Source text of formatted documents:
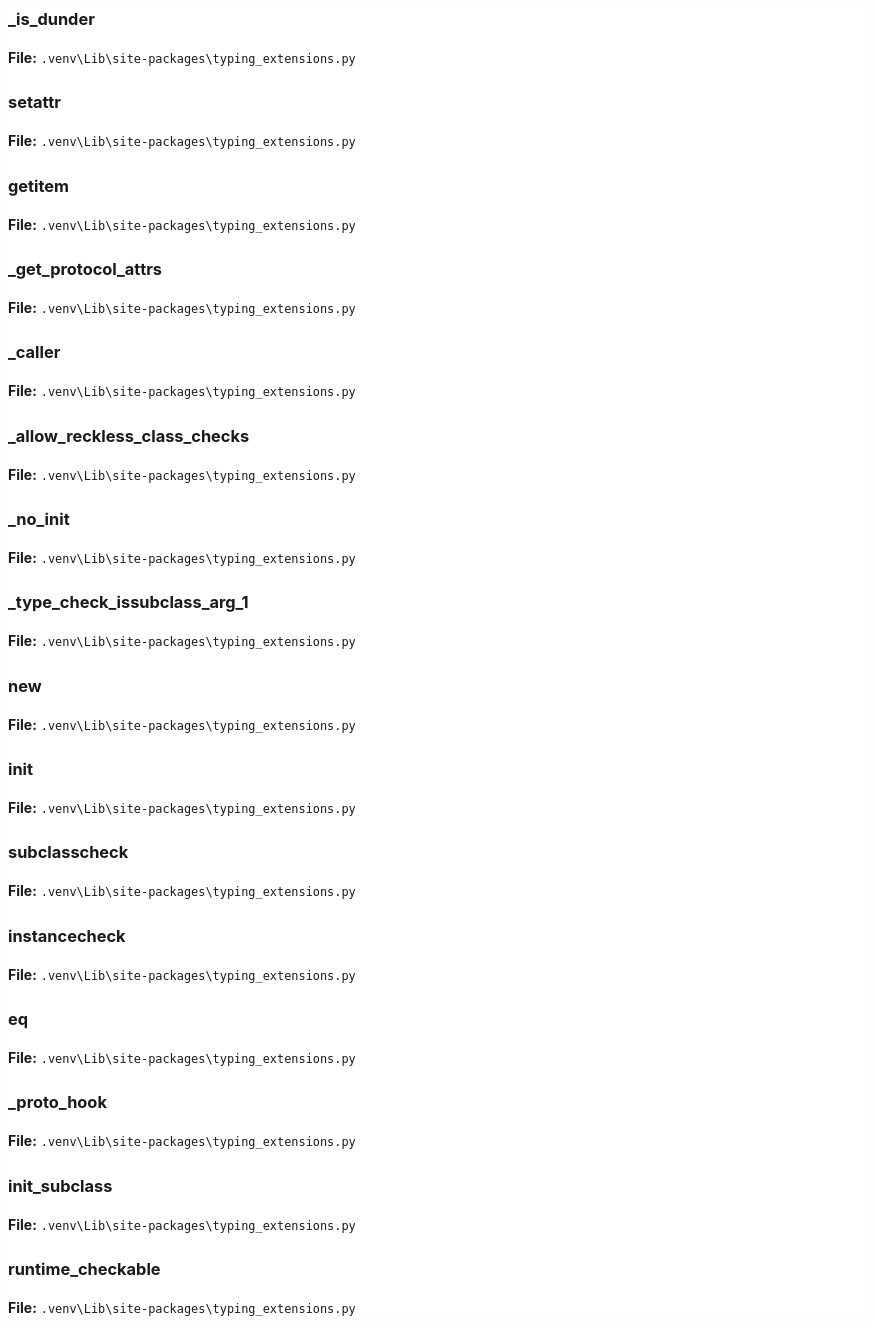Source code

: ### _is_dunder
**File:** `.venv\Lib\site-packages\typing_extensions.py`

### __setattr__
**File:** `.venv\Lib\site-packages\typing_extensions.py`

### __getitem__
**File:** `.venv\Lib\site-packages\typing_extensions.py`

### _get_protocol_attrs
**File:** `.venv\Lib\site-packages\typing_extensions.py`

### _caller
**File:** `.venv\Lib\site-packages\typing_extensions.py`

### _allow_reckless_class_checks
**File:** `.venv\Lib\site-packages\typing_extensions.py`

### _no_init
**File:** `.venv\Lib\site-packages\typing_extensions.py`

### _type_check_issubclass_arg_1
**File:** `.venv\Lib\site-packages\typing_extensions.py`

### __new__
**File:** `.venv\Lib\site-packages\typing_extensions.py`

### __init__
**File:** `.venv\Lib\site-packages\typing_extensions.py`

### __subclasscheck__
**File:** `.venv\Lib\site-packages\typing_extensions.py`

### __instancecheck__
**File:** `.venv\Lib\site-packages\typing_extensions.py`

### __eq__
**File:** `.venv\Lib\site-packages\typing_extensions.py`

### _proto_hook
**File:** `.venv\Lib\site-packages\typing_extensions.py`

### __init_subclass__
**File:** `.venv\Lib\site-packages\typing_extensions.py`

### runtime_checkable
**File:** `.venv\Lib\site-packages\typing_extensions.py`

[How to complete this task]: Turn every line of source text in the entries above into a Markdown table with columns headed "Row" and "Line." Skip blank lines and leave out the pictures.

[Task output]:
| Row | Line |
|---|---|
| 1 | Source code |
| 2 | : ### _is_dunder |
| 3 | **File:** `.venv\Lib\site-packages\typing_extensions.py` |
| 4 | ### __setattr__ |
| 5 | **File:** `.venv\Lib\site-packages\typing_extensions.py` |
| 6 | ### __getitem__ |
| 7 | **File:** `.venv\Lib\site-packages\typing_extensions.py` |
| 8 | ### _get_protocol_attrs |
| 9 | **File:** `.venv\Lib\site-packages\typing_extensions.py` |
| 10 | ### _caller |
| 11 | **File:** `.venv\Lib\site-packages\typing_extensions.py` |
| 12 | ### _allow_reckless_class_checks |
| 13 | **File:** `.venv\Lib\site-packages\typing_extensions.py` |
| 14 | ### _no_init |
| 15 | **File:** `.venv\Lib\site-packages\typing_extensions.py` |
| 16 | ### _type_check_issubclass_arg_1 |
| 17 | **File:** `.venv\Lib\site-packages\typing_extensions.py` |
| 18 | ### __new__ |
| 19 | **File:** `.venv\Lib\site-packages\typing_extensions.py` |
| 20 | ### __init__ |
| 21 | **File:** `.venv\Lib\site-packages\typing_extensions.py` |
| 22 | ### __subclasscheck__ |
| 23 | **File:** `.venv\Lib\site-packages\typing_extensions.py` |
| 24 | ### __instancecheck__ |
| 25 | **File:** `.venv\Lib\site-packages\typing_extensions.py` |
| 26 | ### __eq__ |
| 27 | **File:** `.venv\Lib\site-packages\typing_extensions.py` |
| 28 | ### _proto_hook |
| 29 | **File:** `.venv\Lib\site-packages\typing_extensions.py` |
| 30 | ### __init_subclass__ |
| 31 | **File:** `.venv\Lib\site-packages\typing_extensions.py` |
| 32 | ### runtime_checkable |
| 33 | **File:** `.venv\Lib\site-packages\typing_extensions.py` |